**TASK PROMPT**
Copy the text lines from every item exactly as they appear, and leave the pictures out of your answer.

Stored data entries
━━━━

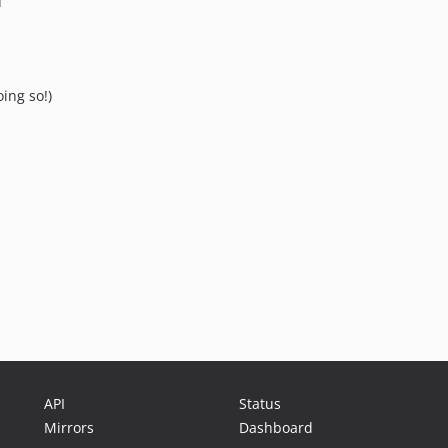
u
ing so!)
API
Status
Mirrors
Dashboard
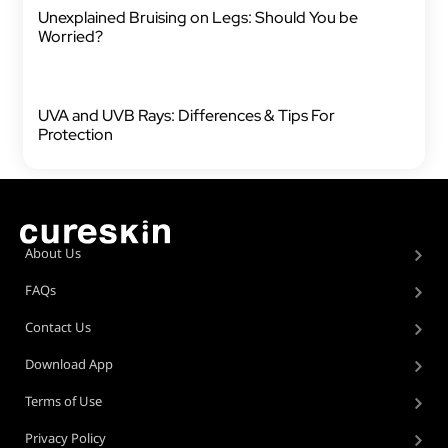
Unexplained Bruising on Legs: Should You be
Worried?
UVA and UVB Rays: Differences & Tips For
Protection
About Us
FAQs
Contact Us
Download App
Terms of Use
Privacy Policy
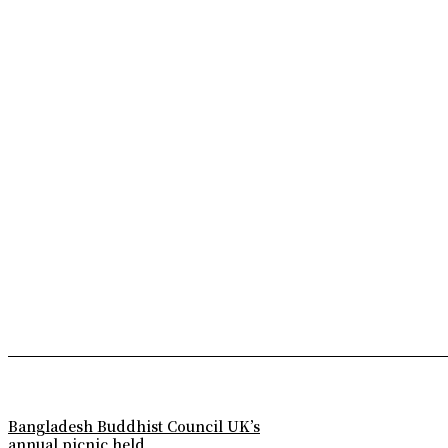
Bangladesh Buddhist Council UK’s
annual picnic held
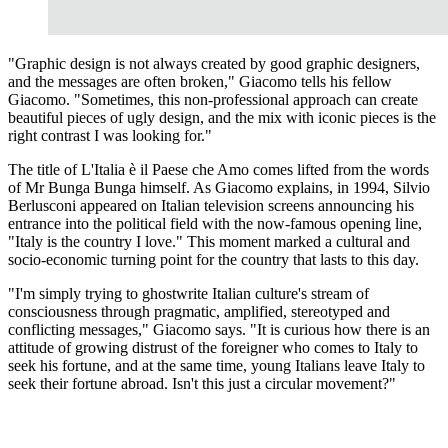
"Graphic design is not always created by good graphic designers,
and the messages are often broken," Giacomo tells his fellow
Giacomo. "Sometimes, this non-professional approach can create
beautiful pieces of ugly design, and the mix with iconic pieces is the
right contrast I was looking for."
The title of L'Italia è il Paese che Amo comes lifted from the words
of Mr Bunga Bunga himself. As Giacomo explains, in 1994, Silvio
Berlusconi appeared on Italian television screens announcing his
entrance into the political field with the now-famous opening line,
"Italy is the country I love." This moment marked a cultural and
socio-economic turning point for the country that lasts to this day.
"I'm simply trying to ghostwrite Italian culture's stream of
consciousness through pragmatic, amplified, stereotyped and
conflicting messages," Giacomo says. "It is curious how there is an
attitude of growing distrust of the foreigner who comes to Italy to
seek his fortune, and at the same time, young Italians leave Italy to
seek their fortune abroad. Isn't this just a circular movement?"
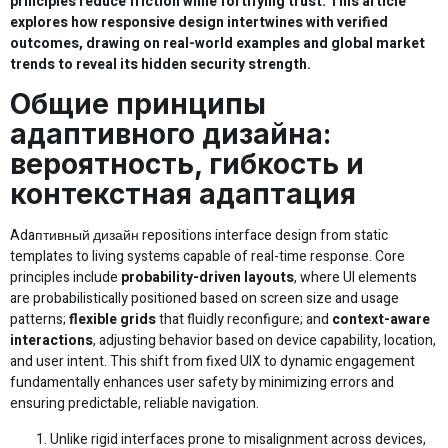
principles reduce friction while fortifying trust. This article
explores how responsive design intertwines with verified
outcomes, drawing on real-world examples and global market
trends to reveal its hidden security strength.
Общие принципы
адаптивного дизайна:
вероятность, гибкость и
контекстная адаптация
Adaптивный дизайн repositions interface design from static
templates to living systems capable of real-time response. Core
principles include
probability-driven layouts
, where UI elements
are probabilistically positioned based on screen size and usage
patterns;
flexible grids
that fluidly reconfigure; and
context-aware
interactions
, adjusting behavior based on device capability, location,
and user intent. This shift from fixed UIX to dynamic engagement
fundamentally enhances user safety by minimizing errors and
ensuring predictable, reliable navigation.
Unlike rigid interfaces prone to misalignment across devices,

━━━━

**RESPONSE TO THE EXERCISE**
u
ing so!)
API
Status
Mirrors
Dashboard
Unexplained Bruising on Legs: Should You be
Worried?
UVA and UVB Rays: Differences & Tips For
Protection
About Us
FAQs
Contact Us
Download App
Terms of Use
Privacy Policy
Bangladesh Buddhist Council UK’s
annual picnic held
"Graphic design is not always created by good graphic designers,
and the messages are often broken," Giacomo tells his fellow
Giacomo. "Sometimes, this non-professional approach can create
beautiful pieces of ugly design, and the mix with iconic pieces is the
right contrast I was looking for."
The title of L'Italia è il Paese che Amo comes lifted from the words
of Mr Bunga Bunga himself. As Giacomo explains, in 1994, Silvio
Berlusconi appeared on Italian television screens announcing his
entrance into the political field with the now-famous opening line,
"Italy is the country I love." This moment marked a cultural and
socio-economic turning point for the country that lasts to this day.
"I'm simply trying to ghostwrite Italian culture's stream of
consciousness through pragmatic, amplified, stereotyped and
conflicting messages," Giacomo says. "It is curious how there is an
attitude of growing distrust of the foreigner who comes to Italy to
seek his fortune, and at the same time, young Italians leave Italy to
seek their fortune abroad. Isn't this just a circular movement?"
principles reduce friction while fortifying trust. This article
explores how responsive design intertwines with verified
outcomes, drawing on real-world examples and global market
trends to reveal its hidden security strength.
Общие принципы
адаптивного дизайна:
вероятность, гибкость и
контекстная адаптация
Adaптивный дизайн repositions interface design from static
templates to living systems capable of real-time response. Core
principles include
probability-driven layouts
, where UI elements
are probabilistically positioned based on screen size and usage
patterns;
flexible grids
that fluidly reconfigure; and
context-aware
interactions
, adjusting behavior based on device capability, location,
and user intent. This shift from fixed UIX to dynamic engagement
fundamentally enhances user safety by minimizing errors and
ensuring predictable, reliable navigation.
Unlike rigid interfaces prone to misalignment across devices,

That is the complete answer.